_Work item 1_
In the constraint solver post, how would you say "I want to add the possibility to optimize in this post." in German?
_Work item 2_
Could you copy the constraint solver post word for word from "I want to add" to "written in R."?

━━ Source text

Series: Constraint Solver in Julia

- Part One: Setup and backtracking
- Part Two: Pruning
- Part Three: Pruning+Benchmarking
- Part Four: Alldifferent constraint
- Part Five: Better data structure
- Part Six: Sum constraint first part
- Part Seven: Sum constraint speed-up
- Part Eight: UI Refactoring
- Part Nine: Recap video
- Part Ten: First part of graph coloring

This is part 11 of the series about: How to build a Constraint Programming solver?

In the last post we created the `!=`

constraint to solve graph coloring. The problem is that we currently can't specify that we want to minimize the number of colors used. We therefore tried it out with four colors because based on the four color theorem this should work and well it did. After that we checked whether that is the best solution by removing the fourth color. It turned out to be infeasible.

I want to add the possibility to optimize in this post. We have to keep track of a bit more information for this which we will do first before implementing the optimization step.

First of all I want to show you another interesting way to solve graph coloring using Mixed Integer Programming (MIP). I did a series on how to solve linear problems (see Simplex Method) and also a post on how to use a MIP solver to solve small Travelling Salesman Problems TSP solver.

## Comparison with MIP

Let's compare our current constraint solver approach without optimization step with a MIP approach. We will use GLPK.jl which is a wrapper to call GLPK in Julia. It works using JuMP.jl which is the Julia package for mathematical programming.

I got the idea from this blog post on graph coloring written in R.

━━━━
━━ Exercise data

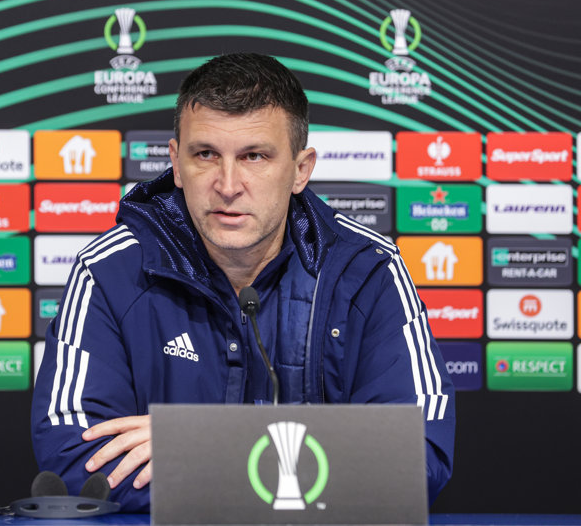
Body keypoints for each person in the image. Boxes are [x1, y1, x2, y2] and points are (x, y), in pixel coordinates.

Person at [31, 52, 455, 512]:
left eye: (254, 156)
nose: (228, 185)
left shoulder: (368, 269)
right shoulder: (110, 270)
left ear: (301, 169)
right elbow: (74, 458)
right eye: (206, 155)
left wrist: (201, 448)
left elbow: (416, 458)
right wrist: (290, 473)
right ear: (176, 163)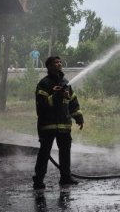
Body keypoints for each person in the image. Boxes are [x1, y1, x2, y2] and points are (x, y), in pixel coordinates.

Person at [32, 56, 84, 189]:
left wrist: (78, 116)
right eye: (56, 62)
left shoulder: (66, 83)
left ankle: (65, 178)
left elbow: (72, 101)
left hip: (64, 125)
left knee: (65, 152)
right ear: (49, 66)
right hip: (47, 126)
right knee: (44, 153)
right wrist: (55, 96)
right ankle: (38, 180)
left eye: (60, 62)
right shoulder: (44, 84)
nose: (59, 64)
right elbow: (41, 105)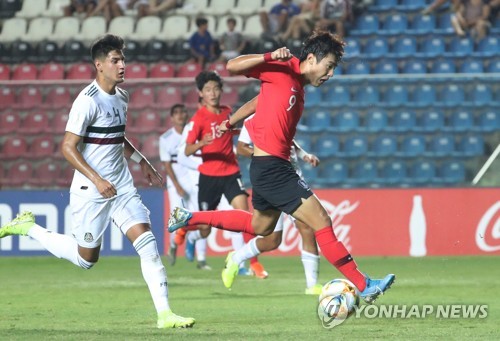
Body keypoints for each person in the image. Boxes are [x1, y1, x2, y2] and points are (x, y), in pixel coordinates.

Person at [168, 30, 395, 304]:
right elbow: (232, 66)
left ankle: (189, 217)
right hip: (273, 168)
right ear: (311, 58)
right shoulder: (282, 67)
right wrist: (269, 55)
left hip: (267, 167)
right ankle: (363, 284)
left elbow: (257, 101)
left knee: (260, 226)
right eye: (329, 66)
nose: (331, 74)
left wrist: (229, 123)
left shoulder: (297, 89)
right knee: (321, 222)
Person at [0, 34, 195, 329]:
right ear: (99, 65)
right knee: (86, 259)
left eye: (123, 60)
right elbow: (68, 146)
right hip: (91, 190)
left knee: (148, 244)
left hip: (122, 187)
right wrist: (98, 179)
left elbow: (117, 137)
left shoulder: (122, 96)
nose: (122, 65)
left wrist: (143, 163)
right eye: (115, 60)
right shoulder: (86, 101)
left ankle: (165, 314)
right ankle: (29, 228)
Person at [223, 104, 323, 295]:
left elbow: (290, 142)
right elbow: (241, 148)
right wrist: (262, 154)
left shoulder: (281, 114)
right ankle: (236, 258)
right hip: (272, 182)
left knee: (307, 228)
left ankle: (312, 285)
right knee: (271, 240)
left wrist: (304, 155)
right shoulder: (251, 121)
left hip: (293, 179)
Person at [180, 70, 268, 279]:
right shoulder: (198, 118)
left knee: (245, 213)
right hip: (209, 176)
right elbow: (187, 150)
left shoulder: (228, 112)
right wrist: (202, 143)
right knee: (204, 230)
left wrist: (236, 133)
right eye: (208, 89)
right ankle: (191, 238)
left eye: (216, 88)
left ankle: (252, 263)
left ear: (221, 91)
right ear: (201, 93)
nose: (213, 93)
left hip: (231, 172)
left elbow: (234, 132)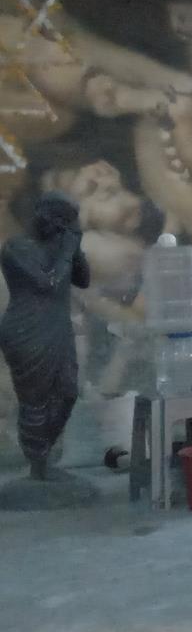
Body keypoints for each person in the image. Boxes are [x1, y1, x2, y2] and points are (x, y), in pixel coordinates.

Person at [0, 193, 90, 480]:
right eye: (61, 220)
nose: (64, 227)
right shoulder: (17, 247)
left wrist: (76, 249)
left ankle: (42, 453)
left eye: (69, 222)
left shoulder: (59, 247)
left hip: (58, 328)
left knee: (68, 392)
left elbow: (83, 280)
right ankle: (37, 464)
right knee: (35, 401)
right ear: (45, 217)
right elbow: (47, 283)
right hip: (27, 330)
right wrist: (66, 250)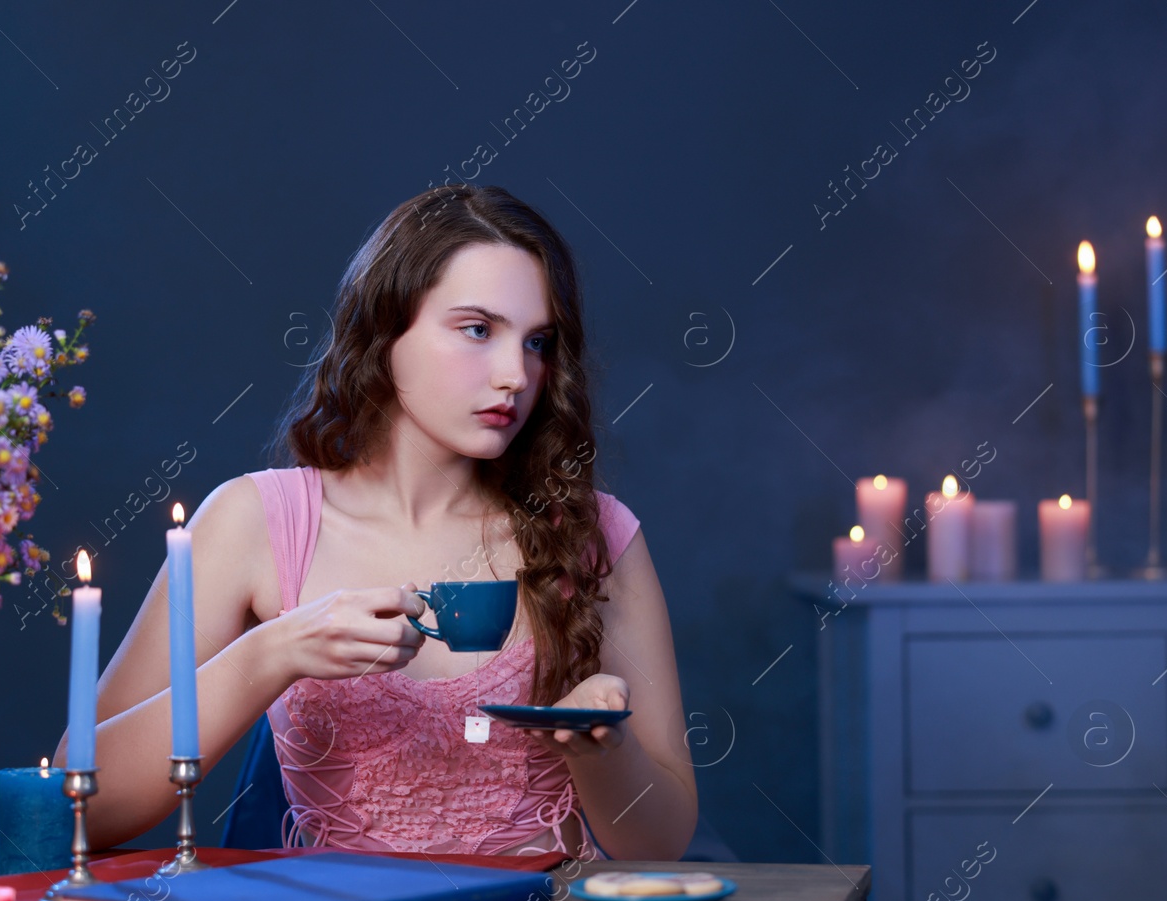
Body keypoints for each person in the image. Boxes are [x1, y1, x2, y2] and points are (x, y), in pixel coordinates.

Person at [57, 184, 696, 860]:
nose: (515, 373)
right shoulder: (257, 522)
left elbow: (660, 844)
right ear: (386, 330)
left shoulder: (595, 533)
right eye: (477, 329)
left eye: (536, 342)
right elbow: (82, 804)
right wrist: (272, 652)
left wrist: (603, 748)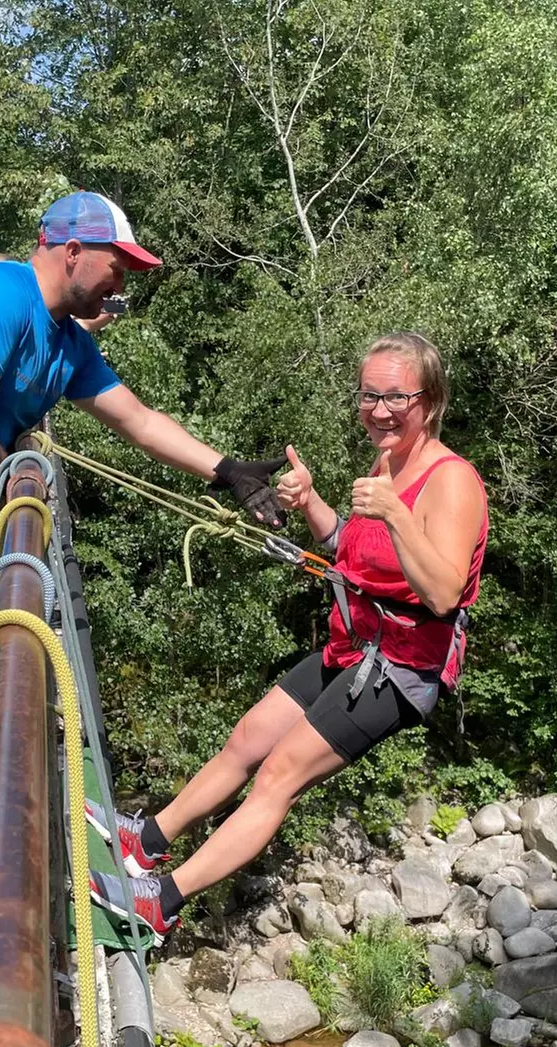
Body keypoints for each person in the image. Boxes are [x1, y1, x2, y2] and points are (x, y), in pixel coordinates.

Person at [0, 190, 288, 896]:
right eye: (119, 265)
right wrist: (11, 480)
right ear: (72, 250)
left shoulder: (67, 341)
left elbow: (138, 419)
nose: (124, 282)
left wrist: (224, 469)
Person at [90, 332, 489, 941]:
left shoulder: (451, 481)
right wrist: (312, 505)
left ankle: (161, 902)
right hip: (353, 646)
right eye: (368, 395)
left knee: (278, 774)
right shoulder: (388, 464)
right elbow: (354, 554)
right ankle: (146, 840)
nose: (379, 410)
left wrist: (396, 513)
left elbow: (441, 592)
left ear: (429, 402)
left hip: (398, 671)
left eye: (395, 397)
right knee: (248, 737)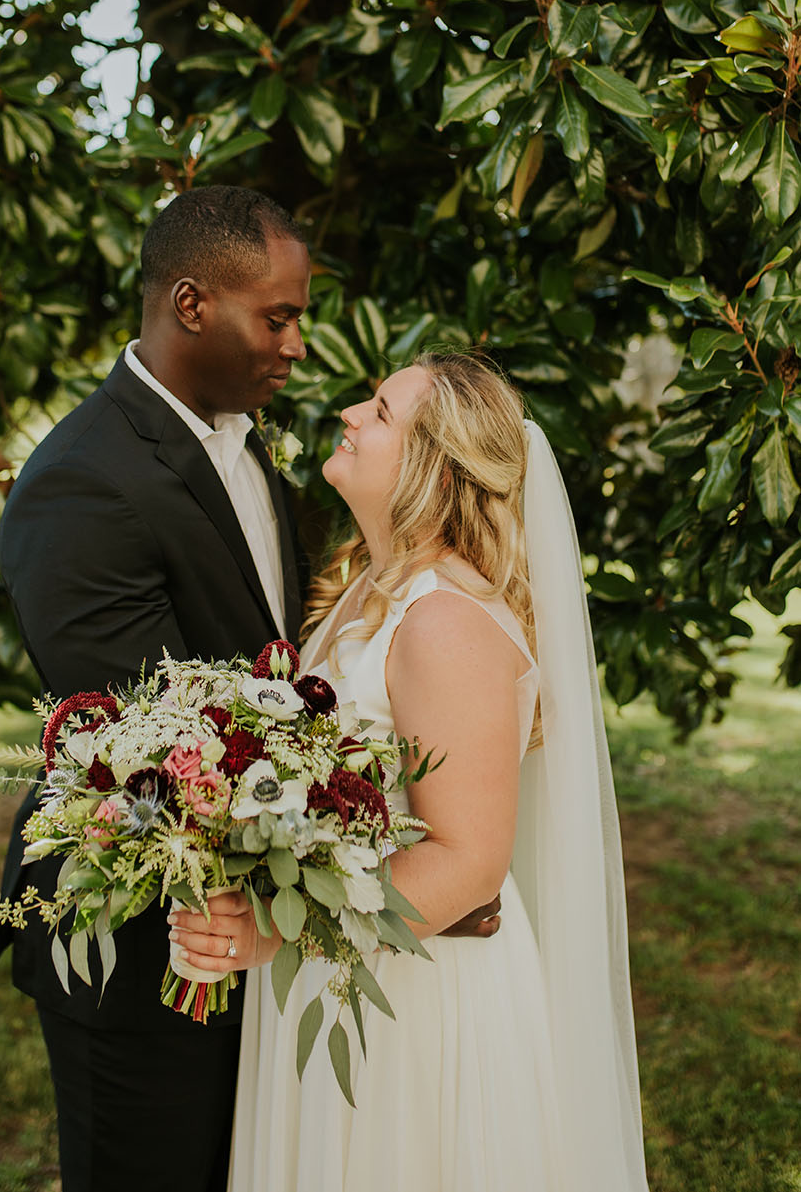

━━━━

_Problem solution 1_
Ich möchte in diesem Beitrag die Möglichkeit zur Optimierung hinzufügen.

_Problem solution 2_
I want to add the possibility to optimize in this post. We have to keep track of a bit more information for this which we will do first before implementing the optimization step.

First of all I want to show you another interesting way to solve graph coloring using Mixed Integer Programming (MIP). I did a series on how to solve linear problems (see Simplex Method) and also a post on how to use a MIP solver to solve small Travelling Salesman Problems TSP solver.

## Comparison with MIP

Let's compare our current constraint solver approach without optimization step with a MIP approach. We will use GLPK.jl which is a wrapper to call GLPK in Julia. It works using JuMP.jl which is the Julia package for mathematical programming.

I got the idea from this blog post on graph coloring written in R.